◆ CONSIGNE
Dans l'extrait sur le sondage ci-dessous, reprenez sous forme de liste courte le paragraphe qui commence par « S'agissant des pays », en gardant l'essentiel.
━━━━━ EXTRAIT CITÉ
Selon ce sondage, 75 % des Israéliens souhaitent que leur pays adhère à l’Union européenne (il faudrait, bien sûr, que les pays européens, de leur côté, l’acceptent).
Et plus d’un Israélien sur dix quitterait son pays pour s’installer en Europe avec sa famille si on lui accordait la nationalité d’un des pays de l’Union européenne.
36 % des Israéliens nés de parents ou de grands-parents nés en Europe – les Ashkénazes – sont, de ce fait, éligibles à la nationalité d’un des pays de l’Union européenne(3).
54 % des Israéliens pensent qu’une Union européenne plus forte serait dans l’intérêt d’Israël.

Les Israéliens ont à 77 % une bonne opinion de Tony Blair, à 72 % de George W. Bush et à 50 % d’Angela Merkel (deux Européens encadrant un Américain).
S’agissant des pays, ils les classent ainsi par ordre de préférence et d’opinions favorables : États-Unis, Royaume-Uni, Allemagne et Italie (à égalité), Suisse ; puis Espagne et Turquie (à égalité) ; la Norvège (en souvenir des Accords d’Oslo ?) devance de loin la France, peu populaire en Israël.
━━━━━━━━━━
━━━━━ ENREGISTREMENTS FOURNIS
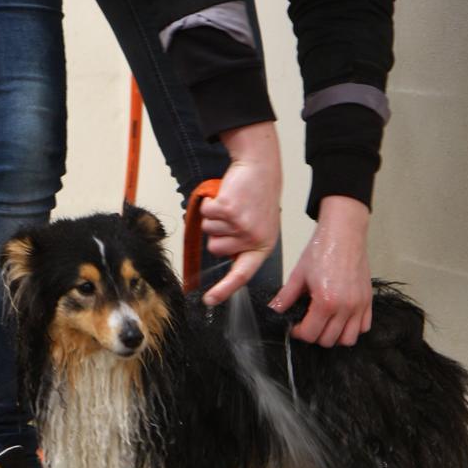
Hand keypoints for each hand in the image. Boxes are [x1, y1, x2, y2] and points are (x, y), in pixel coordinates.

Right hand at [201, 122, 281, 305]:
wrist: (260, 167)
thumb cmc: (257, 197)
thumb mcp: (259, 226)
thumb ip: (245, 245)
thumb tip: (227, 260)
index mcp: (262, 247)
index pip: (241, 275)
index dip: (224, 289)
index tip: (209, 300)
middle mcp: (253, 239)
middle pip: (215, 250)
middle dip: (217, 233)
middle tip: (233, 217)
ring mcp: (241, 225)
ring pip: (209, 232)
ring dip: (214, 218)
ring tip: (232, 204)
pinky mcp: (228, 210)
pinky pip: (206, 214)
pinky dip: (209, 204)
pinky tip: (226, 196)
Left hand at [270, 196, 372, 346]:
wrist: (343, 233)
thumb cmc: (321, 250)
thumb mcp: (298, 275)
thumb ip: (285, 297)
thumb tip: (273, 311)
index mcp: (325, 302)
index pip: (310, 334)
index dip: (298, 333)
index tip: (295, 326)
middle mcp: (345, 307)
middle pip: (328, 340)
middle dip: (314, 335)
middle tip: (307, 323)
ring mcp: (359, 305)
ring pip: (348, 339)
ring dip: (335, 336)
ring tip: (325, 323)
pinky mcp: (368, 300)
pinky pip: (364, 326)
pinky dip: (352, 327)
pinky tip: (341, 317)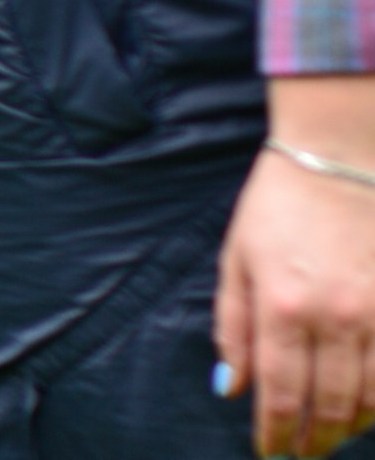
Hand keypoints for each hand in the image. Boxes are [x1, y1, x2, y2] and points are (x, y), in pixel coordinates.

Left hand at [215, 144, 374, 455]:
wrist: (337, 159)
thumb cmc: (276, 206)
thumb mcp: (235, 260)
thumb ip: (232, 327)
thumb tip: (229, 387)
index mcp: (282, 306)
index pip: (279, 392)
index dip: (274, 432)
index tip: (269, 451)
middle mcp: (334, 317)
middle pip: (328, 404)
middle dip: (312, 440)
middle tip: (301, 453)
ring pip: (370, 398)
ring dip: (349, 428)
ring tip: (331, 438)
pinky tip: (368, 409)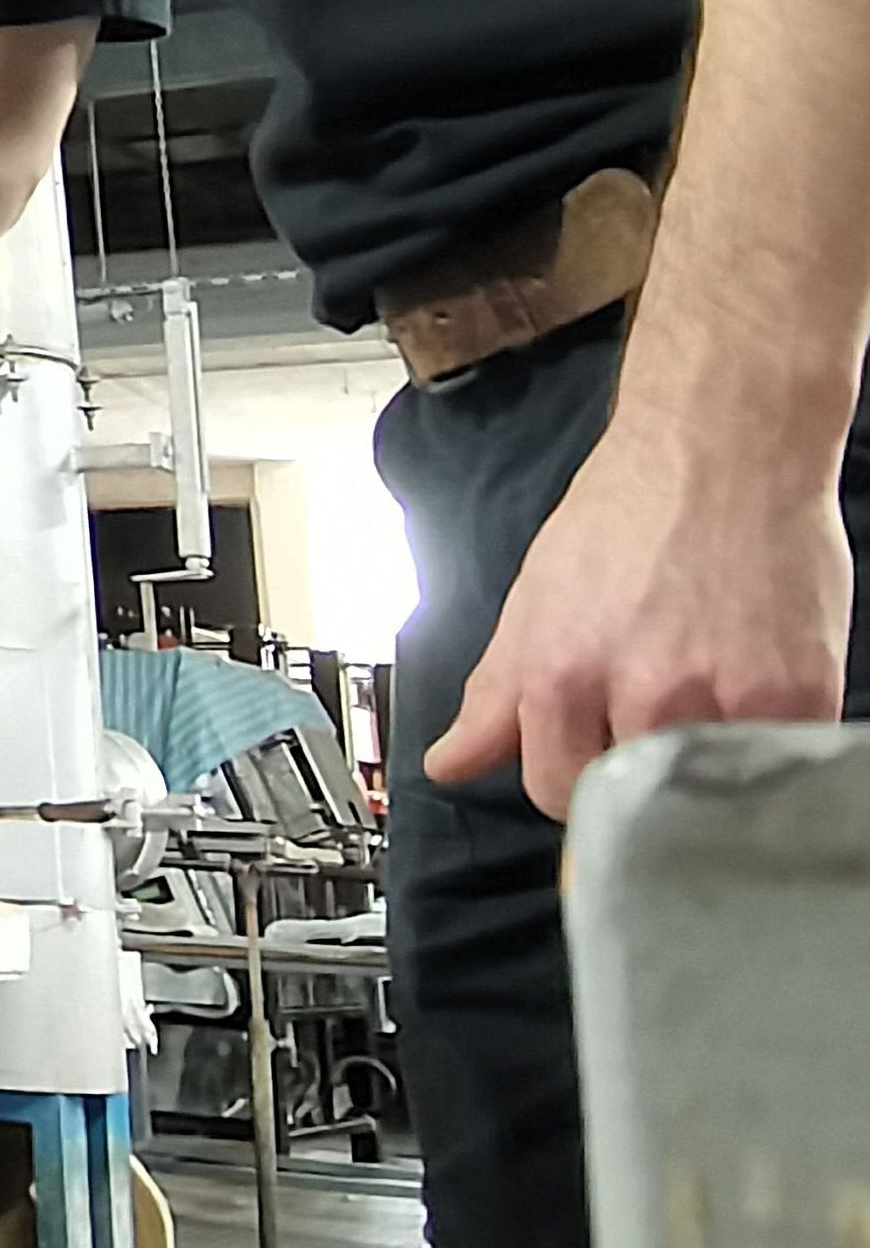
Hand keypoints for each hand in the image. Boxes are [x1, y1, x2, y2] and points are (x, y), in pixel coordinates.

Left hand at [421, 425, 853, 819]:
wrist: (721, 448)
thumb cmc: (626, 514)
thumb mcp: (535, 599)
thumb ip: (496, 694)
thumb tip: (448, 766)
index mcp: (560, 675)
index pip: (553, 791)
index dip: (570, 778)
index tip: (590, 753)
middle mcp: (641, 694)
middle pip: (631, 800)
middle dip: (634, 771)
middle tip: (651, 718)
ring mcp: (725, 700)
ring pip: (704, 790)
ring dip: (701, 758)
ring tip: (702, 698)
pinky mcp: (800, 694)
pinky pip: (776, 763)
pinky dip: (763, 746)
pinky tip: (749, 696)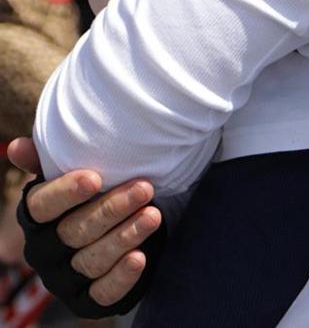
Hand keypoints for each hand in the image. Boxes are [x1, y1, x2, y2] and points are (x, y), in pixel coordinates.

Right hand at [9, 138, 158, 313]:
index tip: (95, 178)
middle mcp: (45, 250)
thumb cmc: (91, 199)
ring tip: (153, 216)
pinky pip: (103, 291)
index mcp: (35, 220)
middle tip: (145, 188)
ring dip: (125, 237)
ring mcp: (65, 277)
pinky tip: (140, 257)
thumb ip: (48, 162)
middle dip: (111, 209)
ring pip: (93, 260)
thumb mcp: (73, 179)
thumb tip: (19, 146)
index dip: (65, 193)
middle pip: (74, 231)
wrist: (115, 233)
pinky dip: (122, 276)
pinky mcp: (88, 298)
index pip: (42, 207)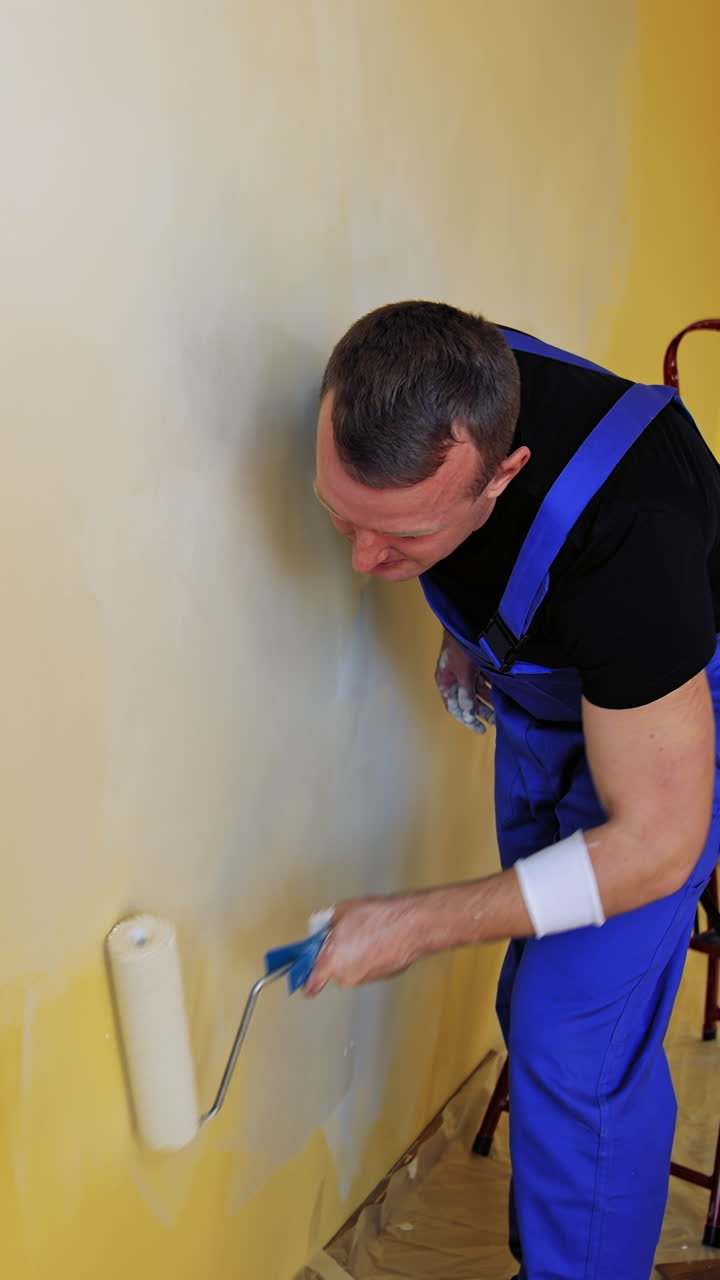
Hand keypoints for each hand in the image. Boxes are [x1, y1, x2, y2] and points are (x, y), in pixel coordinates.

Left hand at [304, 895, 426, 995]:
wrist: (414, 925)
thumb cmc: (381, 917)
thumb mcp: (342, 911)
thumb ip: (324, 922)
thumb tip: (319, 926)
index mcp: (332, 962)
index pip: (309, 984)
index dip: (305, 976)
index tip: (303, 970)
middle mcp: (347, 976)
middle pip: (331, 970)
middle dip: (333, 955)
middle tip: (341, 935)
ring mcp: (365, 978)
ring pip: (350, 968)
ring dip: (353, 955)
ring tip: (365, 934)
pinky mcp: (381, 977)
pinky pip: (366, 967)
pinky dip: (368, 957)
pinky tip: (377, 939)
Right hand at [435, 629, 494, 733]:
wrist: (464, 623)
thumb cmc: (458, 647)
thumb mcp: (463, 673)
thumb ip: (466, 694)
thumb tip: (468, 714)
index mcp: (445, 682)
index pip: (454, 708)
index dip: (467, 720)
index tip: (481, 728)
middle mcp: (454, 679)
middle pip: (467, 701)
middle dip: (480, 711)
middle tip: (495, 721)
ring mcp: (464, 672)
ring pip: (476, 692)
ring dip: (487, 701)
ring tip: (500, 710)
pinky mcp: (473, 665)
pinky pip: (482, 681)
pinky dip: (490, 688)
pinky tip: (500, 694)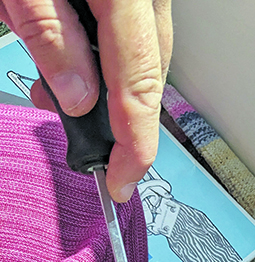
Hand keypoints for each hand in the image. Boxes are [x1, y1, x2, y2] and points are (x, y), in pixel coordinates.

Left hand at [0, 0, 171, 201]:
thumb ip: (52, 38)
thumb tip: (78, 98)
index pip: (139, 88)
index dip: (134, 148)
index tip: (120, 183)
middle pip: (149, 77)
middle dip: (117, 118)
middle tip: (79, 139)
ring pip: (144, 56)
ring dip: (107, 84)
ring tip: (55, 90)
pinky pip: (133, 32)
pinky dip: (104, 53)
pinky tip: (69, 55)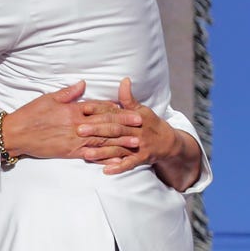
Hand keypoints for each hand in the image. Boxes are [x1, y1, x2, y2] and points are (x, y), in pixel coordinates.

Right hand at [5, 80, 142, 159]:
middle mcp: (77, 125)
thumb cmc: (30, 114)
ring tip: (136, 142)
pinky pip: (91, 155)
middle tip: (141, 125)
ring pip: (102, 140)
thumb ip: (67, 93)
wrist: (17, 134)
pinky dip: (104, 157)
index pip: (99, 108)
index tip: (131, 110)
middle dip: (125, 124)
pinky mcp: (69, 152)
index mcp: (72, 110)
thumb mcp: (48, 99)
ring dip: (120, 141)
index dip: (117, 109)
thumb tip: (83, 84)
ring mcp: (74, 140)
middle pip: (105, 124)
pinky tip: (116, 159)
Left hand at [76, 78, 199, 184]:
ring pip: (119, 148)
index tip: (83, 108)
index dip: (99, 110)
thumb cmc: (151, 124)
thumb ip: (128, 98)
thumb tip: (124, 80)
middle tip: (79, 130)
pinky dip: (119, 167)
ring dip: (103, 152)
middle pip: (114, 130)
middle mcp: (136, 131)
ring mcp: (139, 145)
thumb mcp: (141, 109)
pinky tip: (106, 171)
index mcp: (134, 117)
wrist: (170, 143)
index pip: (114, 113)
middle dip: (97, 130)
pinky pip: (129, 164)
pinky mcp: (142, 158)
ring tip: (86, 154)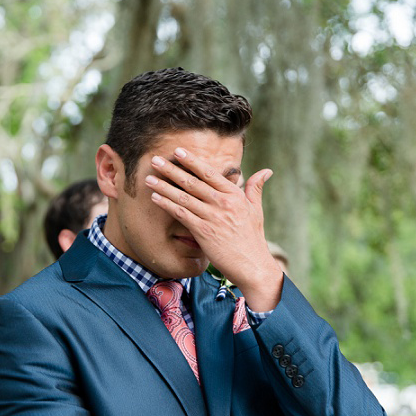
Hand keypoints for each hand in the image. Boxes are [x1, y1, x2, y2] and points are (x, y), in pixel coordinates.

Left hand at [144, 146, 283, 311]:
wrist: (252, 264)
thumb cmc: (253, 237)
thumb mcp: (256, 209)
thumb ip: (255, 187)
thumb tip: (266, 170)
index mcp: (234, 195)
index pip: (209, 173)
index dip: (192, 161)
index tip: (178, 151)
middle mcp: (222, 203)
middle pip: (192, 182)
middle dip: (171, 170)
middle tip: (155, 159)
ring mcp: (212, 217)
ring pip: (183, 197)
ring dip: (164, 187)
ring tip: (149, 178)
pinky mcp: (203, 232)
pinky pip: (182, 215)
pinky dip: (167, 205)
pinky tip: (155, 198)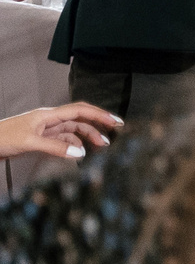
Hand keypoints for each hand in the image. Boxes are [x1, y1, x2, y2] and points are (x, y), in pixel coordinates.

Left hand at [0, 101, 118, 160]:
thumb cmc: (3, 138)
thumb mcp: (30, 142)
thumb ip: (55, 147)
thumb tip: (80, 152)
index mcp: (48, 115)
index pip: (80, 111)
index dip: (99, 115)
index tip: (115, 121)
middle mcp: (49, 120)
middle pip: (79, 120)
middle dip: (97, 125)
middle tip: (115, 133)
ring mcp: (46, 129)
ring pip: (73, 130)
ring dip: (87, 137)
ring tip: (101, 146)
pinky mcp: (41, 139)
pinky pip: (63, 140)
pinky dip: (73, 145)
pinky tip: (79, 152)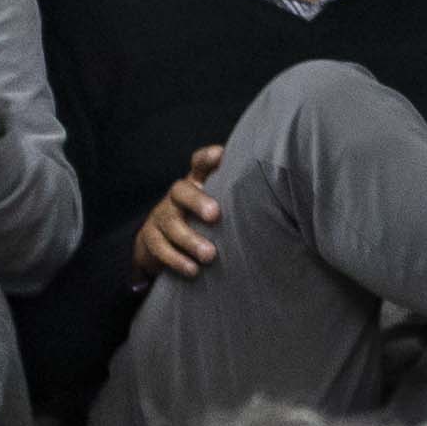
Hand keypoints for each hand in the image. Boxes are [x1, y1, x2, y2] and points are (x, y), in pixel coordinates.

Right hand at [135, 142, 230, 282]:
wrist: (160, 239)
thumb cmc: (200, 219)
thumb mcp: (217, 203)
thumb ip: (237, 196)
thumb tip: (274, 191)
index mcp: (195, 183)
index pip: (199, 164)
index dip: (207, 158)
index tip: (220, 155)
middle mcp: (176, 197)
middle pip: (181, 192)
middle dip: (197, 202)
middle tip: (215, 215)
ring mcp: (161, 217)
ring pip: (171, 224)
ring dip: (190, 240)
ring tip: (209, 255)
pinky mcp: (151, 239)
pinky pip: (160, 248)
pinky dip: (177, 260)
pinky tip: (193, 270)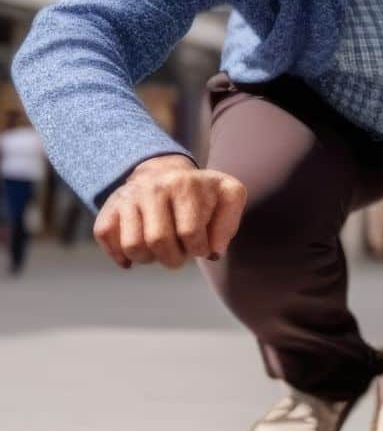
━━━━━━━━━━
◆ CORRIGÉ
Pays préférés des Israéliens, dans l'ordre :
1. États-Unis
2. Royaume-Uni
3. Allemagne et Italie, à égalité
4. Suisse
5. Espagne et Turquie, à égalité
6. Norvège
7. France, loin derrière, peu populaire en Israël